Over the past couple of years, on average, around 60% of lending growth has been financed by the increase in customer deposits. In 2021, the remaining lending growth was financed by an increase in external debt and a drop in liquid assets. In the first quarter of 2022, the increase in capitalization (through earning retention and issuance of additional tier 1 instruments) and a drop in liquid assets helped the banks expand further.
The trajectory of growth was unsustainable, particularly as global liquidity conditions became more restrictive in light of aggressive monetary tightening in developed markets. Moreover, we understand that the Saudi government refrained from directly injecting the additional surplus - from the increase in oil prices - into the banking system. While they continued to grow, government deposits to total deposits have also remained fairly stable over the past few years.
Saudi banks still sit on a relatively large portfolio of government and private sector securities that can be eventually liquidated to accommodate lending growth. That being said, the increase in rates and the unrealized losses on some of these instruments, as well as the potential negative impact on Saudi banks' liquidity profiles, deterred banks from pursuing that approach. In comes SAMA. Without the central bank's SAR50 billion reported injection, and in the absence any additional inflow of liquidity, the system might have resorted to decelerating lending growth. Banks expanded by around 15% in 2020-2021 on the back of mortgages, consumption loans, and lending to small and midsize enterprises. It’s likely that this trend will continue in 2022-2023, with lending expanding by 10%-12%. This time, we anticipate that the expansion would be fuelled by corporate lending, as Vision 2030 projects take off, and mortgages too (although to a lesser extent), as the market progressively becomes saturated.
A large portion of this growth will almost certainly be financed by an increase in customer deposits, mainly from corporates and sovereign as the implementation of Vision 2030 projects accelerates.

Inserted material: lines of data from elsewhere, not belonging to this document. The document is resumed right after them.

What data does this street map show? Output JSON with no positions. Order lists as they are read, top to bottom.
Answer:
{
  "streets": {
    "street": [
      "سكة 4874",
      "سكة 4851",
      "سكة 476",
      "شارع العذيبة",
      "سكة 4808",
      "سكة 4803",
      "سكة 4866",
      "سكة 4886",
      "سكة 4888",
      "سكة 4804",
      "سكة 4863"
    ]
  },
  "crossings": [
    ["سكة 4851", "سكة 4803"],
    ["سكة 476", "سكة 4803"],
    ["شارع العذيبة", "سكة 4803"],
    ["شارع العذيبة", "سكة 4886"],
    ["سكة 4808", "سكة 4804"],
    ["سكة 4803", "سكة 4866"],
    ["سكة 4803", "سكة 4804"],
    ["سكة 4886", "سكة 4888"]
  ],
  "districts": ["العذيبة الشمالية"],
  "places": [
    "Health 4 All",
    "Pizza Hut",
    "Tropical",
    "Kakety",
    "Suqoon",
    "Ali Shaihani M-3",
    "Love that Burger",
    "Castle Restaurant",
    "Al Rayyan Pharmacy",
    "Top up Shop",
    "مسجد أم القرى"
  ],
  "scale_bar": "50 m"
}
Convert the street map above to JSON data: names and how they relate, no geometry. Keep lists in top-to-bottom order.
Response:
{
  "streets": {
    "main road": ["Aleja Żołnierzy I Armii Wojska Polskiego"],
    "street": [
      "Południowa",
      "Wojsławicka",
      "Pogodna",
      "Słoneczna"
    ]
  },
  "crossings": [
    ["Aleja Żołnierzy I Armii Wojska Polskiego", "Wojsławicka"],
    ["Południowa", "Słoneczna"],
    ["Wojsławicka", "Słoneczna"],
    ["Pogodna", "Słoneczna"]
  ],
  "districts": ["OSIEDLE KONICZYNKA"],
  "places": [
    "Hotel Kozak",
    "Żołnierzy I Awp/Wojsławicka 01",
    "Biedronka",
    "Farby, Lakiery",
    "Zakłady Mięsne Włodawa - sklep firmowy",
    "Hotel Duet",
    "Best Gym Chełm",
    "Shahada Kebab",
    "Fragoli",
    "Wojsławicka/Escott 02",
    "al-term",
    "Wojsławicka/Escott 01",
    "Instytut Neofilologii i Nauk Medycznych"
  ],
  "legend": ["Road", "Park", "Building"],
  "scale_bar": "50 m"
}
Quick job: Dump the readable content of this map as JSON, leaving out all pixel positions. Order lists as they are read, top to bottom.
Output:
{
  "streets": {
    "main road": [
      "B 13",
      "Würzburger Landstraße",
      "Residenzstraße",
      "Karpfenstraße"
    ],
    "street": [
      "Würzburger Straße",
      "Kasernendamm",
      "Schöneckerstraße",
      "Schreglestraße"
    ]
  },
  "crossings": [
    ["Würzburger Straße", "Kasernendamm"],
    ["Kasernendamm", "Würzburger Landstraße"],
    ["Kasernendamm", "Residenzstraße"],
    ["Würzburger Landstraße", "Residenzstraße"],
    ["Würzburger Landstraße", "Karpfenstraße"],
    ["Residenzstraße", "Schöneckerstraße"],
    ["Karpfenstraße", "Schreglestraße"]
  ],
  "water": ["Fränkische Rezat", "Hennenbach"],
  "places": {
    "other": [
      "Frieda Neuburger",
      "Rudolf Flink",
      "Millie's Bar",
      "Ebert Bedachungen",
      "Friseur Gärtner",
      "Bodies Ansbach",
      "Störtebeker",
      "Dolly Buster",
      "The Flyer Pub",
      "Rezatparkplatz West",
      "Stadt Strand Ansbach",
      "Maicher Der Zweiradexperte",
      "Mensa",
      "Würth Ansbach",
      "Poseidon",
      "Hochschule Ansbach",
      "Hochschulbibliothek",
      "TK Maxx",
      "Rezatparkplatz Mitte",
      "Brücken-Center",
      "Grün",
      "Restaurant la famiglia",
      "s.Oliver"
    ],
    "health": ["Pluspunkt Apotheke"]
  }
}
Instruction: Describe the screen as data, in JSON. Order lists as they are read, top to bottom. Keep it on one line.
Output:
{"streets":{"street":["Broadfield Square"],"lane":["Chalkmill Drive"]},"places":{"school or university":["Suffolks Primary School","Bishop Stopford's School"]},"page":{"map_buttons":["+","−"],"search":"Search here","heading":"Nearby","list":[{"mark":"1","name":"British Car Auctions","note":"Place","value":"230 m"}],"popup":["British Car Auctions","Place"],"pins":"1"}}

While the current liquidity strain may also act as a catalyst for the development of the local capital market through a higher volume of bank issuances or through divestment of some of their assets – particularly mortgages – to the Saudi Real Estate Refinance Co. or issuance of residential mortgage backed sukuk or covered sukuk.
Although we still have a positive view on the banking sector's funding and liquidity profile, we recognize the potential challenges from the expected increase in interest bearing instruments. In particular, we note that liquidity is shifting from non-interest-bearing instruments as increased rates will likely prevent Saudi banks from fully realizing the potential benefit of raising interest rates.